![Py4Eng](img/logo.png)

# Dictionaries

## Reminder: Lists
Lists are a data structure used to store **ordered** collections of elements (`int`, `float`, `str`, etc.).

In [None]:
organisms = ['Pan troglodytes', 'Gallus gallus', 'Xenopus laevis', 'Vipera palaestinae']

We access elements of lists by using their _index_:

In [None]:
print(organisms[0])
print(organisms[2])

## Dictionaries

__Dictionaries__ are _hashtables_: a data structure used to store collections of elements to be accessed with a _key_. 

It is a mapping of (key : value):

* **Keys can be of any _immutable_ type** - strings, integers, floats, tuples, etc. Each key refers to a _value_.
* values can be of **any** type!
* a key cannot appear more than once in a dictionary.
* a value can appear several times in a dictionary.

### Defining dictionaries:

In [None]:
taxonomy = {
    'Pan troglodytes': 'Mammalia', 
    'Gallus gallus': 'Aves', 
    'Xenopus laevis': 'Amphibia', 
    'Vipera palaestinae': 'Reptilia'
}

In this dictionary, the _keys_ are the organisms and the _values_ are the taxonomic classification of each organism. Both are of type `str`.

Another example would be a dictionary representing the number of observations of various species:

In [None]:
observations = {
    'Equus zebra': 143,
    'Hippopotamus amphibius': 27,
    'Giraffa camelopardalis': 71,
    'Panthera leo': 112
}

Here, the keys are of type `str` and the values are of type `int`. Any other combination could be used.

### Accessing dictionary records
Accessing a dictionary record is similar to what we did with lists, only this time we'll use a __key__ instead of an __index__:

In [None]:
print(taxonomy['Pan troglodytes'])
print(taxonomy['Gallus gallus'])

trying to access a missing key yields an error:

In [None]:
print(taxonomy['Ailuropoda melanoleuca'])

Using the command `get` will prevent the exception in case that `key` is not in the dictionary, and will return another value (with default = `None`)

In [None]:
print(taxonomy.get('Pan troglodytes'))

print(taxonomy.get('Ailuropoda melanoleuca'))

print(taxonomy.get('Ailuropoda melanoleuca', 0))

### Changing and adding records
We can change the dictionary by simply assigning a new value to a key.

In [None]:
taxonomy['Pan troglodytes'] = 'Mammals'
print(taxonomy['Pan troglodytes'])

────

▶ **Tasks and exercises**:
• A. Summarize the dictionaries lesson in two sentences.
• B. Return every line of the listing below that contains the string "kern".

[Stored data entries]
────

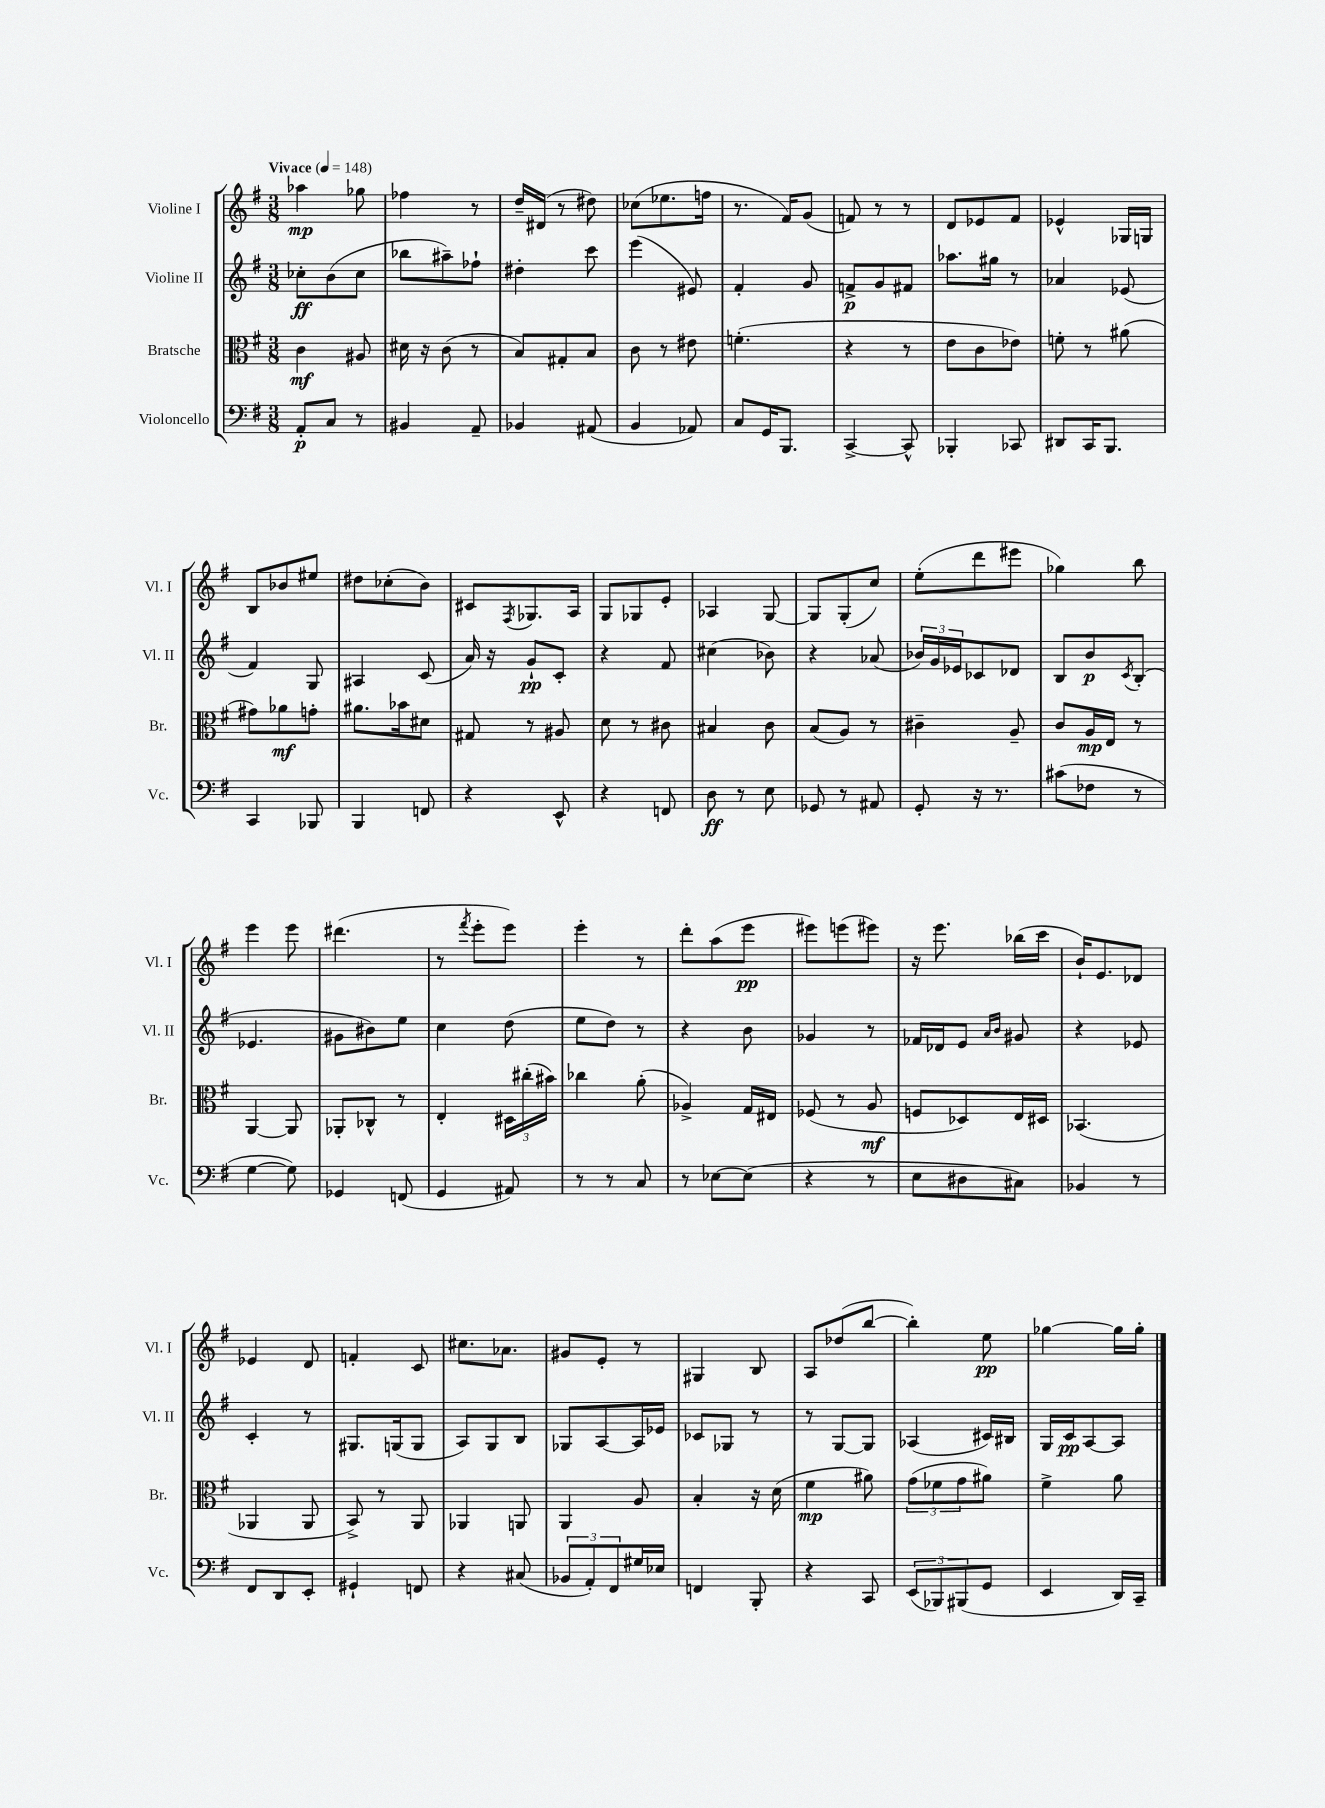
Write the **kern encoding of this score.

**kern	**kern	**kern	**kern
*staff4	*staff3	*staff2	*staff1
*clefF4	*clefC3	*clefG2	*clefG2
*k[f#]	*k[f#]	*k[f#]	*k[f#]
*M3/8	*M3/8	*M3/8	*M3/8
*MM148	*MM148	*MM148	*MM148
8AA'	4c	8cc-'	4aa-
8C	.	(8b	.
8r	8A#	8cc-	8gg-
=	=	=	=
4BB#	16d#	8bb-	4ff-
.	16r	.	.
.	(8c	8aa#~)	.
8AA~	8r	8ff-`	8r
=	=	=	=
4BB-	8B)	4dd#'	16dd~
.	.	.	(16d#
.	8G#'	.	8r
(8AA#	8B	8ccc	8dd#)
=	=	=	=
4BB	8c	(4eee	(8cc-
.	8r	.	8.ee-
8AA-)	8e#	8e#)	.
.	.	.	16ff
=	=	=	=
8C	(4.f'	4f#'	8.r
16GG	.	.	.
8.BBB	.	.	16f#)
.	.	8g	(8g
=	=	=	=
[4CC^	4r	8f^	8f)
.	.	8g	8r
8CC^^]	8r	8f#	8r
=	=	=	=
4BBB-'	8e	8.aa-	8d
.	8c	.	8e-
.	.	16gg#	.
8CC-	8e-)	8r	8f#
=	=	=	=
8DD#	8f'	4a-	4e-^^
16CC	8r	.	.
8.BBB	.	.	.
.	(8a#	(8e-	16G-
.	.	.	16G
=	=	=	=
4CC	8g#)	4f#)	8B
.	8a-	.	8b-
8BBB-	8g'	8G	8ee#
=	=	=	=
4BBB	8.a#	4A#	8dd#
.	.	.	(8cc-'
.	16b-	.	.
8FF	8d#	(8c	8b)
=	=	=	=
4r	8G#	16a)	8c#
.	.	16r	.
.	.	.	8qF#
.	8r	8g`	8.G-
8EE^^	8A#	8c'	.
.	.	.	16A
=	=	=	=
4r	8d	4r	8G
.	8r	.	8G-
8FF	8c#	8f#	8e'
=	=	=	=
8D	4B#	(4cc#	4A-
8r	.	.	.
8E	8c	8b-)	[8G
=	=	=	=
8GG-	(8B	4r	8G]
8r	8A)	.	(8G'
8AA#	8r	(8a-	8cc)
=	=	=	=
8GG'	4c#~	24b-)	(8ee'
.	.	24g	.
.	.	24e-	.
16r	.	8c-	8ddd
8.r	.	.	.
.	8A~	8d-	8eee#
=	=	=	=
(8c#	8c	8B	4gg-)
8F-	16A	8b	.
.	16E	.	.
.	.	8qc	.
8r	8r	(8B'	8bb
=	=	=	=
[4G	[4AA	4.e-	4eee
8G])	8AA]	.	8eee
=	=	=	=
4GG-	8AA-'	8g#	(4.ddd#
.	8C-^^	8b#)	.
(8FF	8r	8ee	.
=	=	=	=
4GG	4E'	4cc	8r
.	.	.	8qfff#
.	.	.	8eee'
8AA#)	24D#	(8dd	8eee)
.	(24cc#'	.	.
.	24b#)	.	.
=	=	=	=
8r	4cc-	8ee	4eee'
8r	.	8dd)	.
8C	(8a'	8r	8r
=	=	=	=
8r	4A-^)	4r	8ddd'
[8E-	.	.	(8aa
(8E-]	16G	8b	8eee
.	16E#	.	.
=	=	=	=
4r	(8F-	4g-	8eee#)
.	8r	.	(8eee
8r	8A	8r	8eee#)
=	=	=	=
8E	8F	16f-	16r
.	.	16d-	8.eee
8D#	8D-)	8e	.
.	.	16qqa	.
.	.	16qqb	.
8C#)	16E	8g#	(16bb-
.	16D#	.	16ccc
=	=	=	=
4BB-	(4.BB-	4r	16b`)
.	.	.	8.e
8r	.	8e-	8d-
=	=	=	=
8FF#	4AA-	4c'	4e-
8DD	.	.	.
8EE'	8AA-	8r	8d
=	=	=	=
4GG#`	8BB^)	8.G#	4f'
.	8r	.	.
.	.	(16G	.
8FF	8AA	8G	8c
=	=	=	=
4r	4AA-	8A)	8.cc#
.	.	8G	.
.	.	.	8.a-
(8C#	8AA	8B	.
=	=	=	=
12BB-	4AA	8G-	8g#
12AA')	.	.	.
.	.	[8A	8e'
12FF#	.	.	.
16G#	8A	16A]	8r
16E-	.	16e-	.
=	=	=	=
4FF	4B'	8c-	4G#
.	.	8G-	.
8BBB'	16r	8r	8B
.	(16d	.	.
=	=	=	=
4r	4f#	8r	8A
.	.	[8G	(8dd-
8CC	8a#)	8G]	[8bb
=	=	=	=
(12EE	(12g	(4A-	4bb'])
12BBB-)	12f-	.	.
(12BBB#	12g	.	.
8GG	8a#)	16c#)	8ee
.	.	16B#	.
=	=	=	=
4EE	4f#^	16G	[4gg-
.	.	16c	.
.	.	[8A	.
16DD)	8a	8A]	16gg-]
16CC~	.	.	16gg-'
==	==	==	==
*-	*-	*-	*-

────

▶ **Solutions to the tasks**:
• A. Dictionaries are hashtables that store collections of elements accessed by a key of any immutable type, with each key mapped to a value of any type; a key cannot appear more than once, but a value can appear several times. A record is accessed with a key instead of an index, a missing key yields an error unless `get` is used, which returns `None` or another chosen value, and a record is changed by assigning a new value to its key.

• B.
Write the **kern encoding of this score.
**kern	**kern	**kern	**kern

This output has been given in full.